Covering PDTs under the service route of claims-based reimbursement to date has largely been achieved by HCPCS Level 1 codes, more commonly known as Current Procedure Terminology (CPT) codes, which cover health care procedures and services. In the case of PDTs, CPT codes reimburse licensed providers for their time setting up and monitoring data generated by patient interactions with PDT products. PDT manufacturers, seeking independent product reimbursement, have argued that HCPCS Level II codes are better suited for PDTs since the products themselves are not a clinical service and not typically used in a clinical setting. Although this code will make it easier for commercial payers to process billing for PDTs as a medical benefit, it also introduces new concerns with pricing a future Medicare physician fee schedule for these products. Multiple PDT manufacturers have lobbied CMS for individual HCPCS codes unique to each of their FDA-cleared products; however, CMS responded by saying that, at this time, the new A9291 code alone should be sufficient for billing purposes.

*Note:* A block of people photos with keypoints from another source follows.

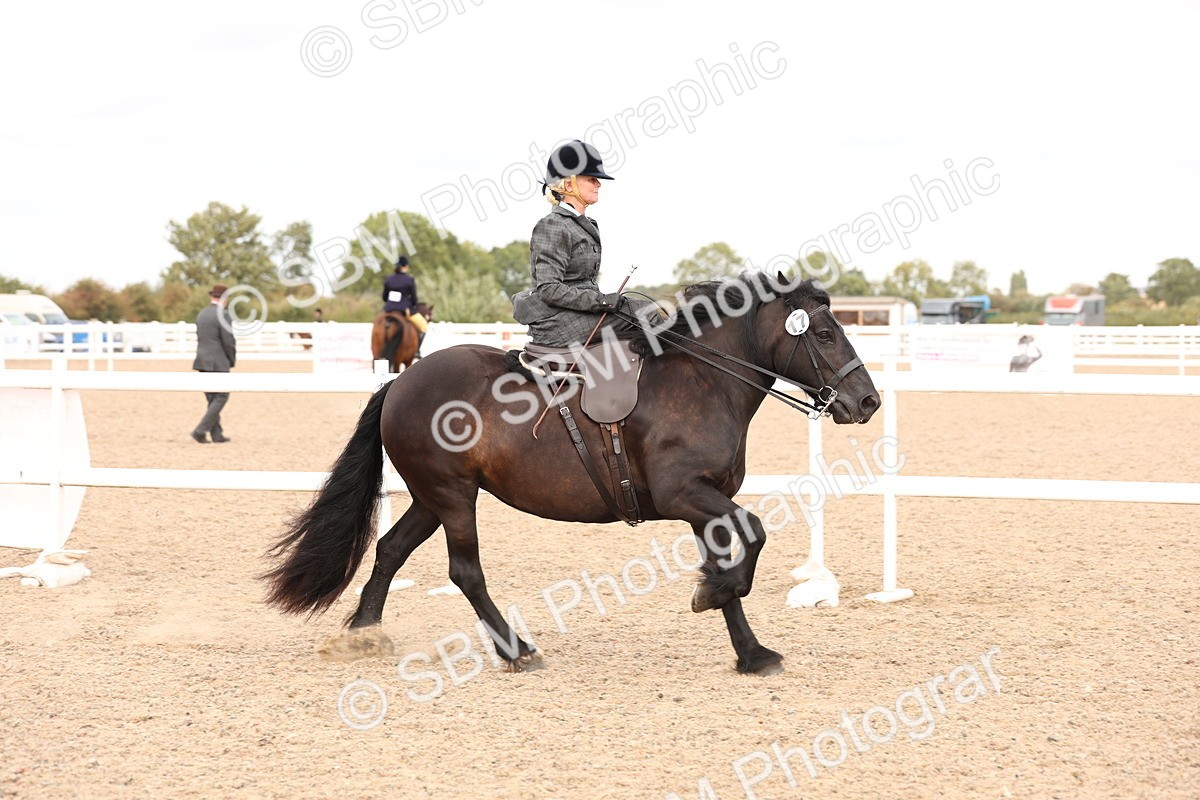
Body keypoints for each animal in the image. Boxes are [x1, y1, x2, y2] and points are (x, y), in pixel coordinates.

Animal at [263, 275, 880, 675]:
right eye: (825, 334)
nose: (867, 401)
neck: (705, 380)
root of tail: (400, 383)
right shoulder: (684, 495)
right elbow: (753, 535)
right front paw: (710, 595)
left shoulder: (706, 502)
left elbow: (732, 561)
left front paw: (749, 651)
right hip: (454, 497)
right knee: (465, 571)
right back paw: (516, 650)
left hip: (431, 497)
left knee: (390, 550)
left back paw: (363, 635)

Although either a new Medicare benefit category or a revised interpretation of existing benefit categories to incorporate digital health technologies is eventually likely, the federal reimbursement conversation to date has tiptoed around the development of concrete evidence standards for CMS coverage and policy frameworks to value and price these products in the Medicare physician fee schedule. To avoid both facing a glut of FDA-cleared products awaiting CMS review despite insufficient data and delaying patient access to novel treatments, it will be crucial for CMS to clarify evidence standards for PDT coverage. CMS can take advantage of infrequently utilized regulatory pathways to both supplement the evidence base for PDTs and help guide the development of a fair, cost-effective fee schedule for these products in line with the level of clinical value they provide to patients. Given the differences in evidence standards between the FDA and CMS as well as the less thorough evidence base supporting most device clearances by the FDA relative to pharmaceuticals, CMS occasionally employs a performance-based risk sharing arrangement known as Coverage with Evidence Development (CED), which typically conditions CMS coverage of a drug, device, or diagnostic on the completion of another randomized controlled trial showing reasonable clinical benefit.

The highest value capture for PDT manufacturers may arguably be as virtual care providers collecting claims-based reimbursement of PDTs directly via product-level HCPCS codes and indirectly via service-level remote monitoring CPT codes or alternatively, via packaging both PDTs and remote monitoring over the course of the treatment course into a bundled payment solution for payers. A legislative mandate funding CMS to test value-based payment rails for medical devices in the same fashion as they have for inpatient global payments and performance-based reimbursement through innovation models at the Center for Medicare and Medication Innovation would also provide flexibility for the agency to collect granular outcomes and cost data for novel medical devices and directly compare them to current standards of care.